結局同じことを繰り返し続けて、疲れ果てた時。

どうやら僕は泣いていたらしく、目の下が赤く腫れ、とても無様な姿だった。


携帯が鳴る。

『鎌田 爻』の名前の元に、彼の電話番号が表示され、さらにその下には『着信』『着信拒否』という2つのパネルが点滅していた。

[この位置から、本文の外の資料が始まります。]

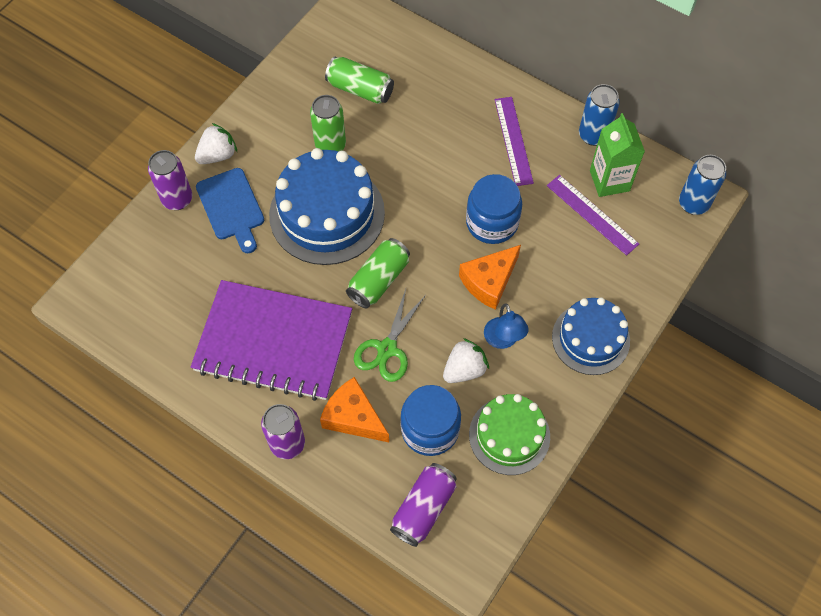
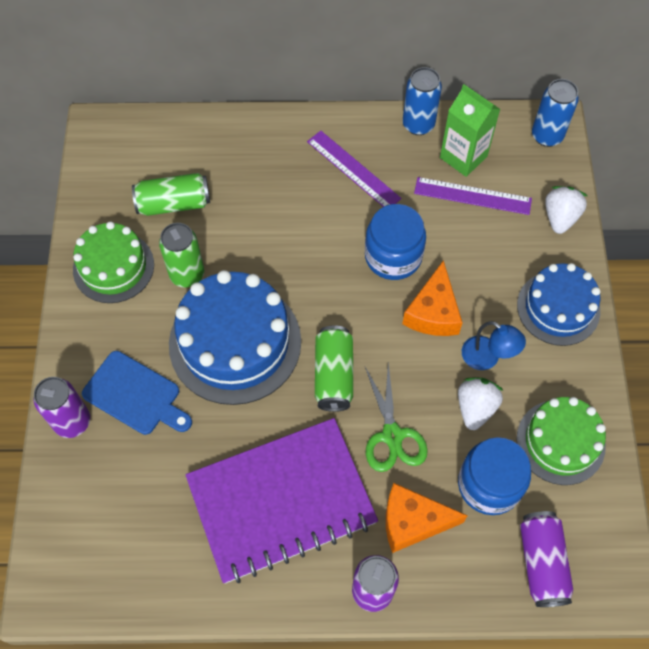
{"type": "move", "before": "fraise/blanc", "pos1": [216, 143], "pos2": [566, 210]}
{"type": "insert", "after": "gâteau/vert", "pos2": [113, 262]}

僕は何用かと思い、虚ろな目で虚ろな思考のまま携帯を手に取って、『着信』を押した。


「………………………なんだよ」

僕はぶっきらぼうに爻に問う。

「復讐者と話がついたよ。今日の、23時。大浦公園に来てくれ。それと──」

スムーズに用件を伝えた爻は、その後に一拍置いて、


「怪物であり、異形とはいえ、奴らは人間とほぼ同義だ。それこそ人外として、人間離れした力を持っていれど、彼らにも意思があるし、自我があるし、人格もある。その点においては人間と同義なんだ。」


「………それで?」


「つまりは、だ──和也クン。」


「人殺しを躊躇うな。」

声のトーンを落とし、迫力のある声で静かに告げた。


そして爻は続ける。

「迷いを捨てろ」



そこで電話は一方的に切られた。

時計は現在、午後6時を告げている。

……そろそろ井上が、学校から帰ってくる頃かな。

僕はそうして、布団からようやく起き上がったのだ。

ほとんど地の文になってしまいました。ごめんね。